━━━ Given passage ━━━

Vingegaard is not adverse to racing either, as he just made the surprise announcement that he will race the Vuelta next month alongside his teammate Primo Roglic, who won the Giro earlier this year, as Jumbo Visma makes a bid to win all three Grand Tours.  It will be an exciting race with Geraint Thomas, who finished second in the Giro, leading Ineos and Remco Evenpoel, last year’s winner, contesting it as well.

As I was cycling out of the Vosges and into less demanding terrain I heard Stuart O’Grady, an Aussie with seventeen Tour appearances, tell Bobbie and Jens on their podcast that each time he arrived on the Champs he felt a great sense of accomplishment, just as much the last time as the first.  He arrived tired but also in a state of superior fitness that he wished he could maintain, but couldn’t as he needed to recover.  I too felt extra strength in my legs, putting in longer stretches than usual between pauses to rest, as I rode hard to Darby.  

As I push on to Paris I’d like to arrive a day ahead of my flight home on Friday to venture to the start of today’s stage to the west of Paris on the opposite side of the city from the Charles de Gaulle airport.  It was at the velodrome that will be used at the Olympics next summer.

━━━ Entries shown ━━━

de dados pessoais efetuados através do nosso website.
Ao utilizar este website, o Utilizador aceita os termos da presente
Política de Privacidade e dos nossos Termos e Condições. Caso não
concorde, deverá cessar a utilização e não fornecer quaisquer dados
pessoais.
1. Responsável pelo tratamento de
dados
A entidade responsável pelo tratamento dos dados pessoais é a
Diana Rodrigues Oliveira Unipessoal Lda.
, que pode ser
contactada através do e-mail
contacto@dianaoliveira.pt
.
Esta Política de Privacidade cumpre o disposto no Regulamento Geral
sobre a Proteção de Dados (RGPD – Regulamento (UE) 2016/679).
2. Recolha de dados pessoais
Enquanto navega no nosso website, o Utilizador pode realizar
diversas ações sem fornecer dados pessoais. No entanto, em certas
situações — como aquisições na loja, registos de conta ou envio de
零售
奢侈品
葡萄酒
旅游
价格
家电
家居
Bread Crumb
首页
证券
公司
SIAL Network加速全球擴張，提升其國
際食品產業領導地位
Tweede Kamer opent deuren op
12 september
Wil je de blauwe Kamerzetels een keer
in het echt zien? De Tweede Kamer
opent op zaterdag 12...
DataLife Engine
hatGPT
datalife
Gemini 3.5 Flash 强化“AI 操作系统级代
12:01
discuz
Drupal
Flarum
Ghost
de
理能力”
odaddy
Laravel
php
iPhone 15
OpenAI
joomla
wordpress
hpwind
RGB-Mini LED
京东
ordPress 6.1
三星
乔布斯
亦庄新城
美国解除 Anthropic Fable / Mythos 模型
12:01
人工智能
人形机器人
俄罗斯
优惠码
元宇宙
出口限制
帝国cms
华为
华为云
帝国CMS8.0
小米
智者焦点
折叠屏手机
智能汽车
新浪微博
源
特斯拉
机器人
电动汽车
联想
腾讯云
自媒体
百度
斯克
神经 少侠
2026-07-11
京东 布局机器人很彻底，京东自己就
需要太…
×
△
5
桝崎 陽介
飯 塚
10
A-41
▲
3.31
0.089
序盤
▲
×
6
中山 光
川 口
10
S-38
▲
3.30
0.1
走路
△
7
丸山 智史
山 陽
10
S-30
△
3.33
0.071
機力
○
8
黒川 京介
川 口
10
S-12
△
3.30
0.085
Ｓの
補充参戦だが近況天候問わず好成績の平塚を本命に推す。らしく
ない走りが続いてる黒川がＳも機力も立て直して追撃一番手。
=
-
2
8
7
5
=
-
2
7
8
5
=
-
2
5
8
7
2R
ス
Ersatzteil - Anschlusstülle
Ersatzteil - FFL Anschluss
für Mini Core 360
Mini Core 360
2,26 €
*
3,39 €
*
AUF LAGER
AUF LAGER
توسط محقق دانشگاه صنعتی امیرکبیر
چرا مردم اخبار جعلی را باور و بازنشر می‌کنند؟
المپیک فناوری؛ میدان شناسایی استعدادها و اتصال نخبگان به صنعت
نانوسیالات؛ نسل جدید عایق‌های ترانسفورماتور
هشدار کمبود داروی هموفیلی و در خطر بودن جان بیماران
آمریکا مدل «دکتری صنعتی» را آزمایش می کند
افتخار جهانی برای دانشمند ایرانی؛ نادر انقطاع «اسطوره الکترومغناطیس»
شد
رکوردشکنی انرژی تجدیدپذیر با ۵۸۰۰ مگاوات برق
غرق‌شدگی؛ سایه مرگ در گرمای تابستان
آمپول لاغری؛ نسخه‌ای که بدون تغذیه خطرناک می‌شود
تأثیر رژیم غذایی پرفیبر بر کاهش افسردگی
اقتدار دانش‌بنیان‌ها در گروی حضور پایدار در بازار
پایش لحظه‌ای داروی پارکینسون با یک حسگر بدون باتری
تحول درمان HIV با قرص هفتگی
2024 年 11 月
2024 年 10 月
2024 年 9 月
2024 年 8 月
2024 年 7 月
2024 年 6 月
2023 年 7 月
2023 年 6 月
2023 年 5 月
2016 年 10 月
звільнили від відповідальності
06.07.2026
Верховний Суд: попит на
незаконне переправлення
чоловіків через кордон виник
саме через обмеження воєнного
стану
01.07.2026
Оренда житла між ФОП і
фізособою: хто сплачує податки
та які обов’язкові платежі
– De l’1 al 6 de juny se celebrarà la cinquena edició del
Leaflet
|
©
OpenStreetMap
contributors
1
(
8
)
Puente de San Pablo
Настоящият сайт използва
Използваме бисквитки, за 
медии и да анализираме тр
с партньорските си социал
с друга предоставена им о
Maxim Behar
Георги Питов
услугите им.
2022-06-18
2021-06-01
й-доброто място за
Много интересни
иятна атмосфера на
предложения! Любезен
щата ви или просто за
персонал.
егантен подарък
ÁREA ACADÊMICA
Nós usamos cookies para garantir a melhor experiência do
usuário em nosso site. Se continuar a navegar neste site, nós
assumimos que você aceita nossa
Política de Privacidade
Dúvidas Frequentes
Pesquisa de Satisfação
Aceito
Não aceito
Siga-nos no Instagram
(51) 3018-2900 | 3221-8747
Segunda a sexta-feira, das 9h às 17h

━━━

In the cycling passage, which rider won the Giro earlier this year?

» Solved problem: Primo Roglic